# Help out a new player!



## MrRcNw (Feb 28, 2013)

So I'm a new player to fantasy from 40k and I'm starting an OnG army i want to go orc heavy with mainly savage orks, could you give me advice?


----------



## Ratvan (Jun 20, 2011)

What point limit are you looking at? Is it for friendly or tournament play?


----------



## MrRcNw (Feb 28, 2013)

mainly friendlies 2000pts max maybe 3000 at a push


----------



## Ratvan (Jun 20, 2011)

Well a decent start for an army would be something like this

Savage Orc Warboss - 245
Basha's Axe of Stunty Smashin', Armour of Silvered Steel

Black Orc Big Boss - 165 
Battle Standard Bearer, Sword of Battle, Talisman of Endurance

Savage Orc Shaman - 155 
Level 2, Lucky Shrunken Head

33 Savage Orc Big'Uns - 398 pts
Extra Hand Weapon, Full Command

It comes to 963 Points so plenty of room for what ever else you want in your army, the whole unit has a 5++ ward save so is fairly durable.
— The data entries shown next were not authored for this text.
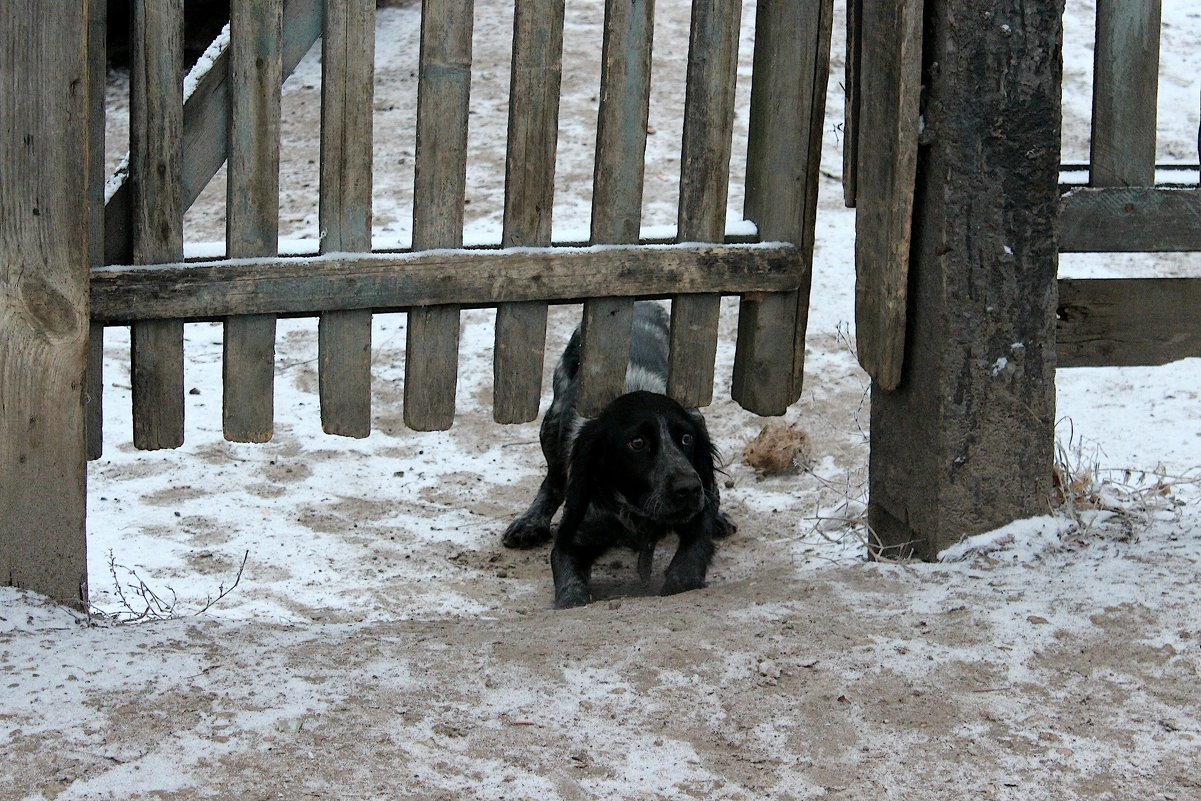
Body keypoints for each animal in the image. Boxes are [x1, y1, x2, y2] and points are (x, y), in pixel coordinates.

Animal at [499, 300, 730, 607]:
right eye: (637, 443)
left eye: (686, 438)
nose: (689, 488)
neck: (637, 513)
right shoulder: (572, 539)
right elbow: (572, 592)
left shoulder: (696, 520)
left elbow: (687, 567)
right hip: (553, 420)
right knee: (553, 481)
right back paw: (530, 522)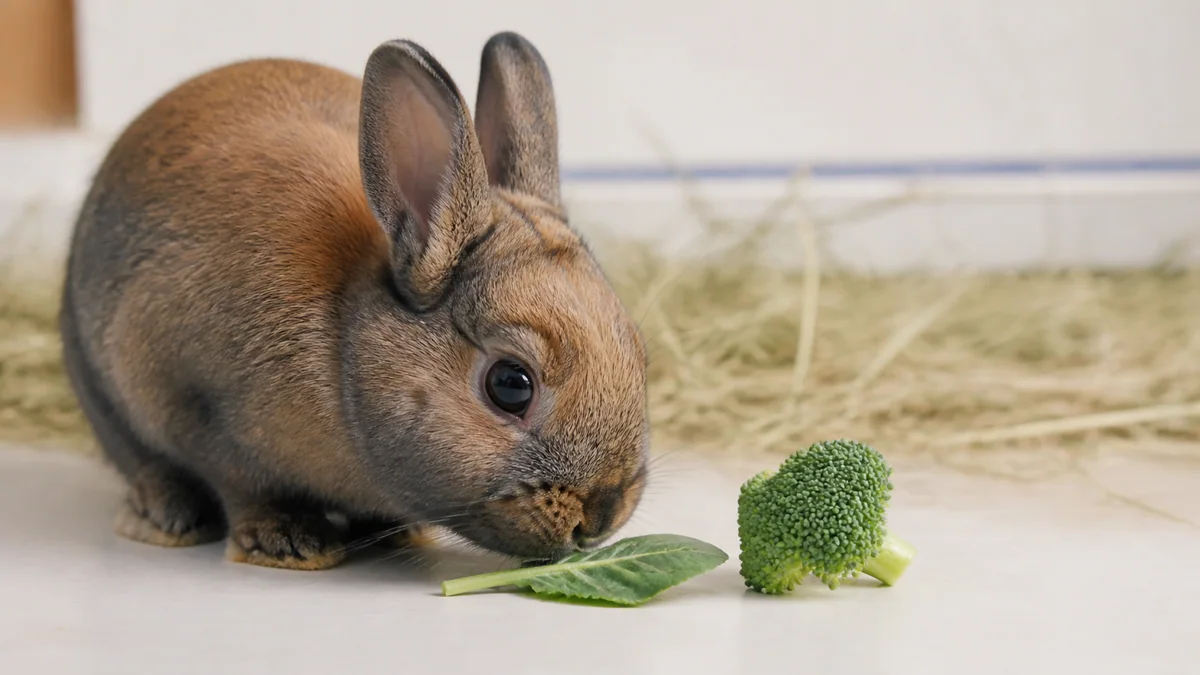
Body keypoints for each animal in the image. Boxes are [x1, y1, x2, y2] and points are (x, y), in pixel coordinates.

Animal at [59, 32, 650, 570]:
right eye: (510, 384)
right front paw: (289, 543)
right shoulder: (191, 400)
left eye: (639, 353)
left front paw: (393, 533)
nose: (604, 512)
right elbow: (245, 485)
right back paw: (166, 518)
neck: (343, 342)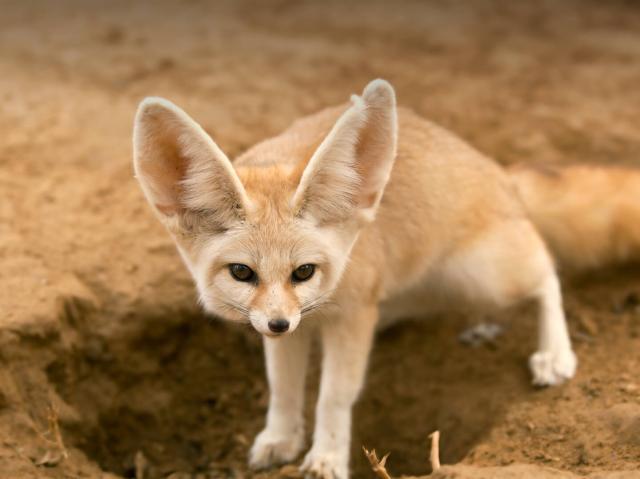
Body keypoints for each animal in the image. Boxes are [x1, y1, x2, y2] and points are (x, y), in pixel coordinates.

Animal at [133, 79, 640, 479]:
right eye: (242, 272)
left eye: (304, 271)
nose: (279, 324)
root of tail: (498, 171)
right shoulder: (287, 328)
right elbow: (283, 388)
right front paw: (280, 438)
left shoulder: (353, 316)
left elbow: (334, 396)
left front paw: (326, 458)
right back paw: (483, 323)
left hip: (486, 273)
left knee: (547, 273)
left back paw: (554, 353)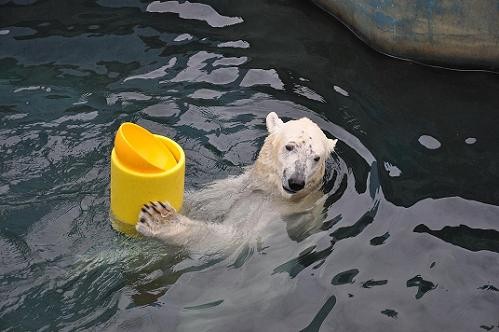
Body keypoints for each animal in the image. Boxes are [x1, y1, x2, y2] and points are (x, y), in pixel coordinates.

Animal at [135, 112, 338, 254]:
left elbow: (233, 237)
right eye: (290, 146)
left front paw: (159, 219)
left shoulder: (276, 213)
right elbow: (206, 200)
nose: (296, 181)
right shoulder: (244, 186)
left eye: (316, 158)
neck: (273, 193)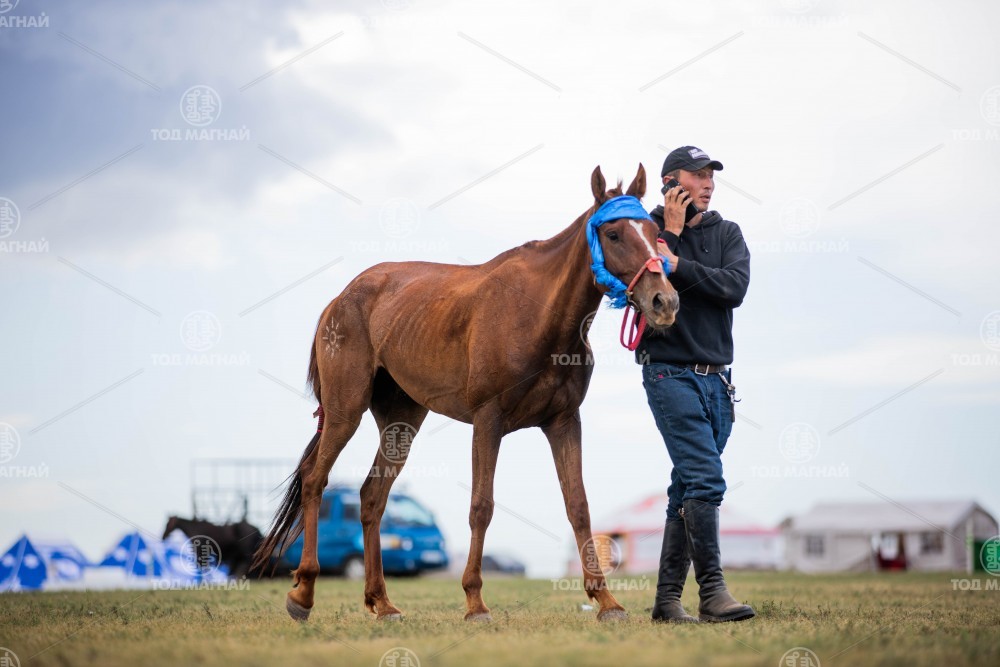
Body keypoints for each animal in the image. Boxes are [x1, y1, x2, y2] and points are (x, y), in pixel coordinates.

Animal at [251, 163, 679, 622]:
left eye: (655, 231)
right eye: (613, 234)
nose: (664, 301)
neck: (537, 313)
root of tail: (341, 298)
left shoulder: (563, 422)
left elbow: (578, 505)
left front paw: (606, 600)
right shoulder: (488, 421)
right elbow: (481, 507)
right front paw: (475, 602)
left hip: (401, 422)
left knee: (371, 498)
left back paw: (381, 601)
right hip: (345, 410)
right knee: (316, 479)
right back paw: (303, 592)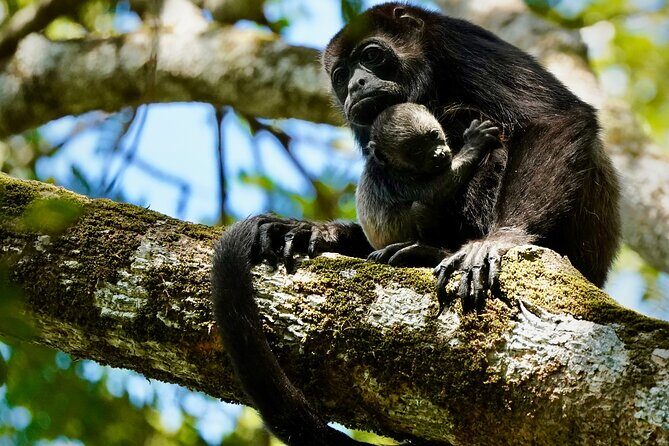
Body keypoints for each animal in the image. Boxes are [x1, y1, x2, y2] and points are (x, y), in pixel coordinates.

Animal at [360, 102, 501, 266]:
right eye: (416, 151)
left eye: (434, 135)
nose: (438, 154)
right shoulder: (398, 180)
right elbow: (434, 192)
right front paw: (474, 143)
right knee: (421, 206)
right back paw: (428, 252)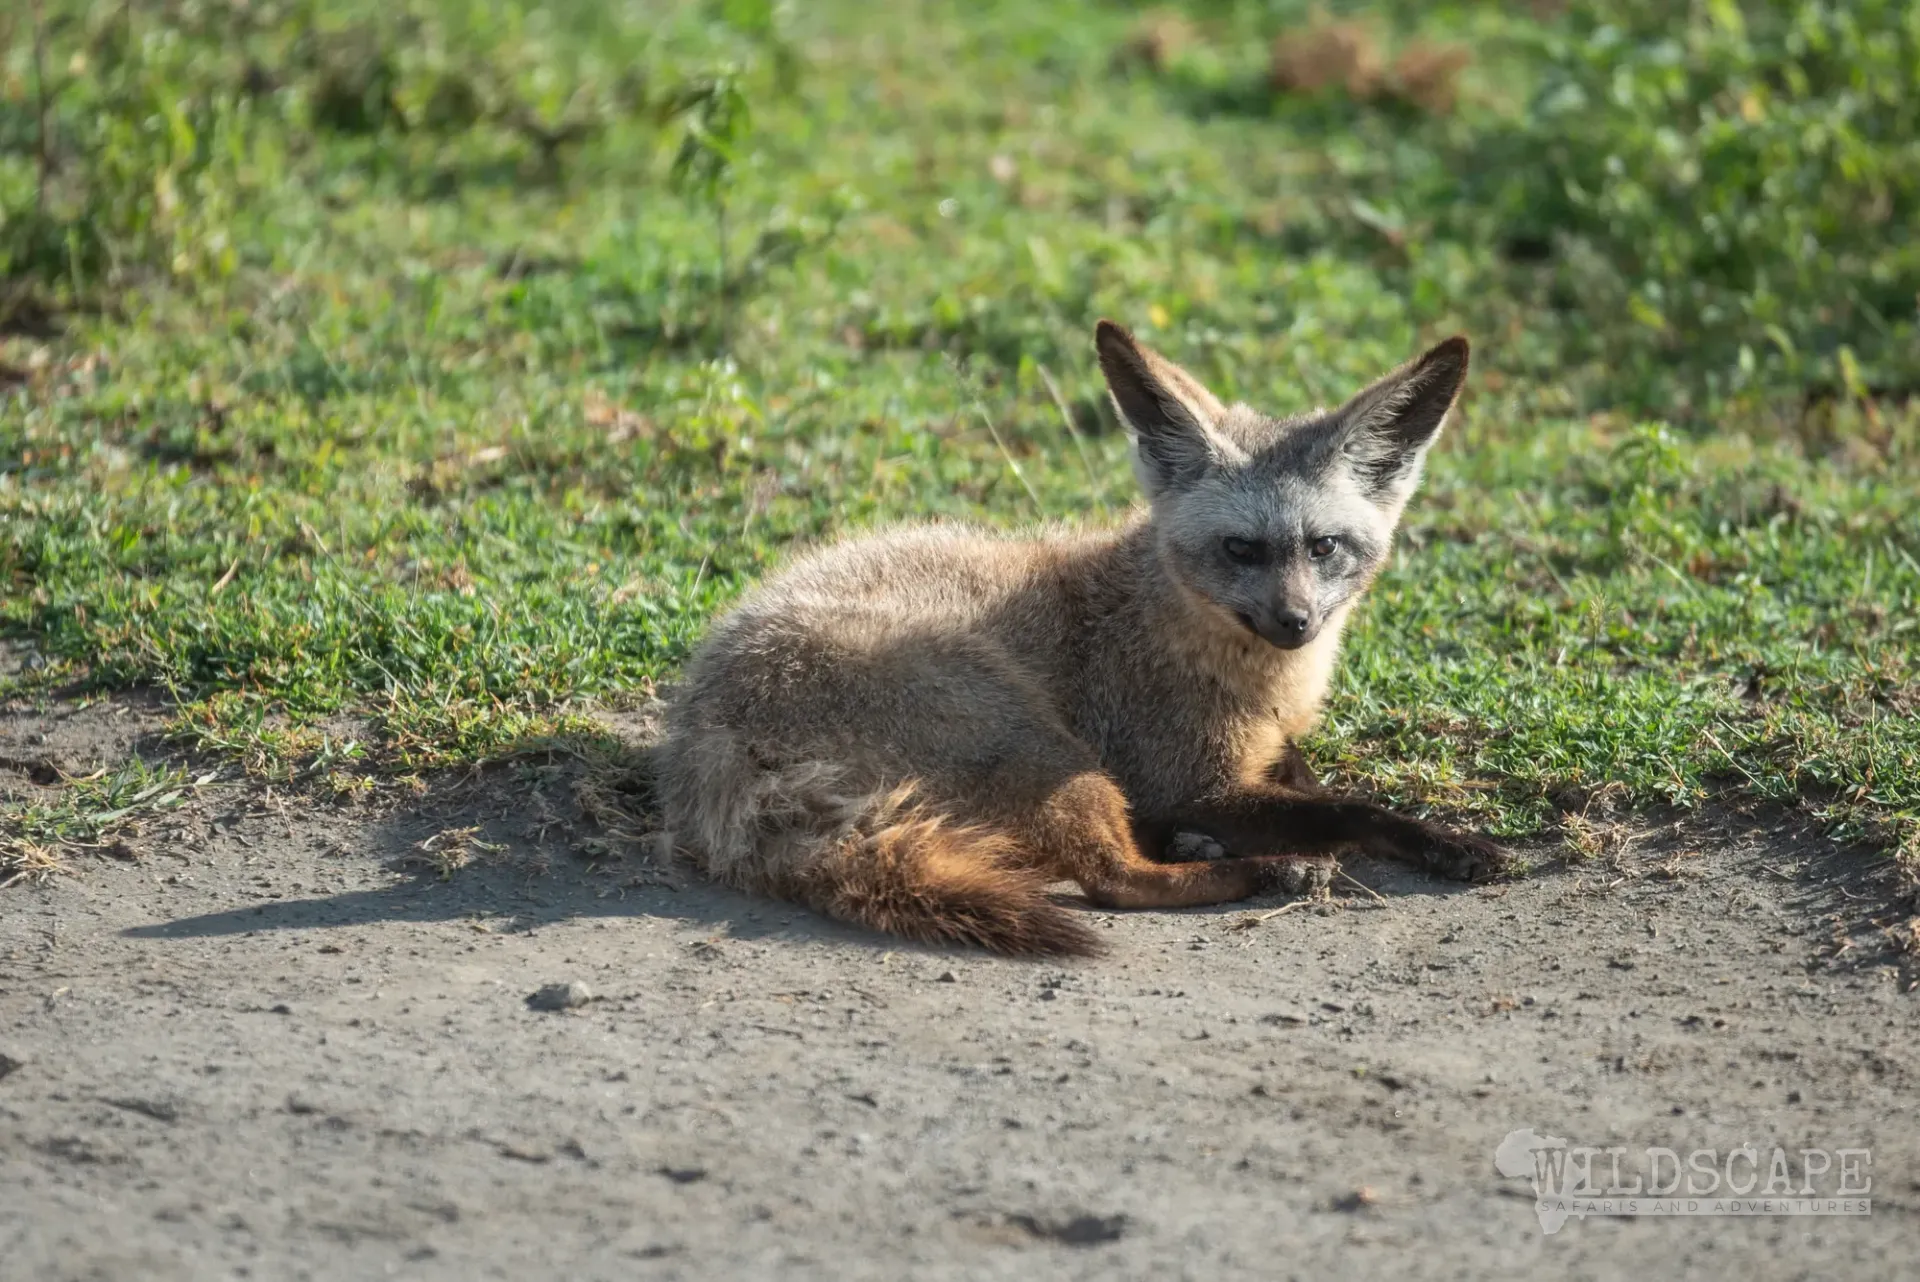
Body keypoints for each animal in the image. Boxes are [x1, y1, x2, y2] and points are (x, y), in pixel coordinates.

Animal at [656, 320, 1508, 956]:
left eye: (1325, 547)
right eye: (1241, 549)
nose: (1295, 623)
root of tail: (710, 737)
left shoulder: (1251, 754)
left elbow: (1305, 777)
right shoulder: (1185, 779)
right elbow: (1346, 810)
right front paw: (1445, 841)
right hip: (1048, 750)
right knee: (1114, 881)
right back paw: (1264, 870)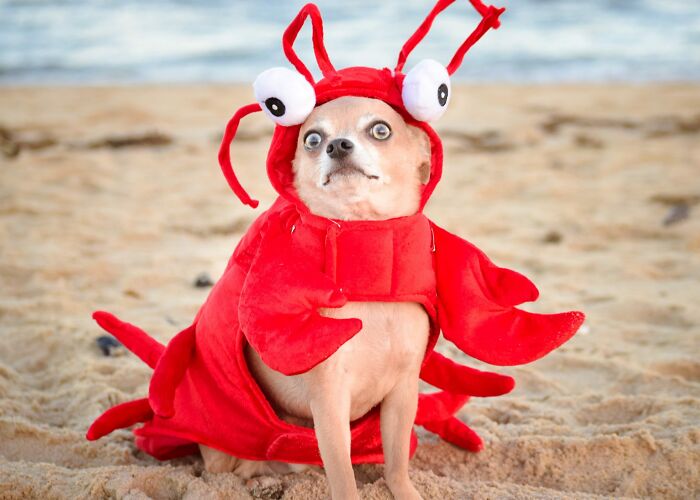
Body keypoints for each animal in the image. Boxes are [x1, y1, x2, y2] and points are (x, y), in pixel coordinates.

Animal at [198, 94, 432, 500]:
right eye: (311, 139)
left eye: (381, 130)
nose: (336, 145)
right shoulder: (329, 401)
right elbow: (342, 474)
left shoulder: (403, 395)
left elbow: (396, 462)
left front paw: (406, 492)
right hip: (225, 450)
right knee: (235, 468)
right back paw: (262, 481)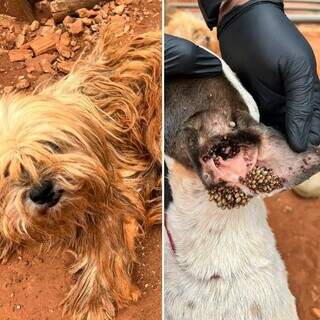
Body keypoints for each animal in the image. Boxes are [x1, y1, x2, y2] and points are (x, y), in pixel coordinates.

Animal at [0, 28, 161, 318]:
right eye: (7, 172)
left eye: (51, 146)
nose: (42, 192)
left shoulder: (118, 188)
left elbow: (105, 245)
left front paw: (93, 299)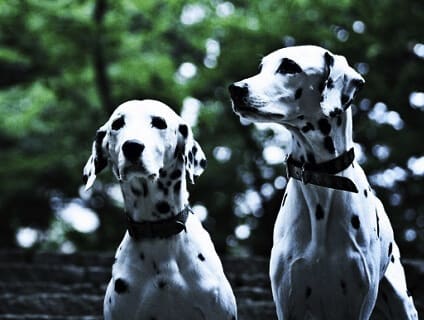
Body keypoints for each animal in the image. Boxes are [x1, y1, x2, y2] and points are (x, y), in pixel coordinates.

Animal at [229, 45, 418, 320]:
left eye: (289, 67)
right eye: (261, 68)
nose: (235, 89)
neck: (320, 180)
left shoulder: (358, 306)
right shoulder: (288, 305)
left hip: (402, 303)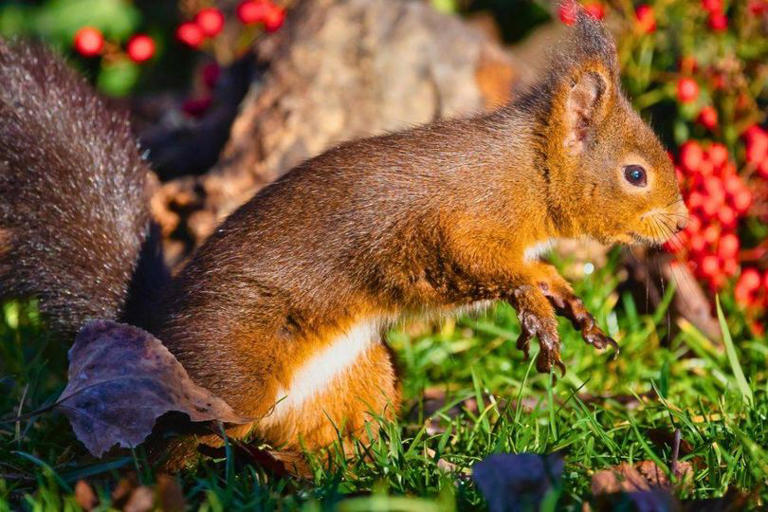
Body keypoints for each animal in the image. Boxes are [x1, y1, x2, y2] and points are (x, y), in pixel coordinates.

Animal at [0, 12, 688, 469]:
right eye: (635, 174)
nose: (679, 224)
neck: (528, 172)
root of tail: (152, 327)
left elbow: (536, 272)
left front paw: (567, 299)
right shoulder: (461, 222)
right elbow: (485, 266)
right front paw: (537, 311)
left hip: (360, 378)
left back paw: (341, 471)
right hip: (235, 371)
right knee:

The SO Warboss has a Leadership 9, 2+ save (with 5++ ward save) and hits with 6 S7 Attacks in the first round of combat and 6 S6 attacks after that. The BSB will allow you to have the same ward save as the rest of the unit and hits with 4 S5 attacks in first round and 4 S4 thereafter, more importantly he allow re rolls to tests and can negate animosity rolls (trust me you'll learn tot live with these)

The only thing that I'd add is, for a 2k point list you still need to spend 102 points in core, its not the most competitive but can (and will) cause a lot of damage when the unit hits and I feel that it'd be a good start point for a new fantasy player especially if you're not used to playing with low(ish) leadership armies. 

If you have the time feel free to look under some of my older posts regarding the Orcs and Goblins as well as a list building tactica that I made some time ago http://www.heresy-online.net/forums/showthread.php?t=110375

Hope to have been some help


----------



## MrRcNw (Feb 28, 2013)

deffeinetly a lot of help thanks


----------



## Ratvan (Jun 20, 2011)

Glad you found it useful, I look forward to seeing your army list in the future


----------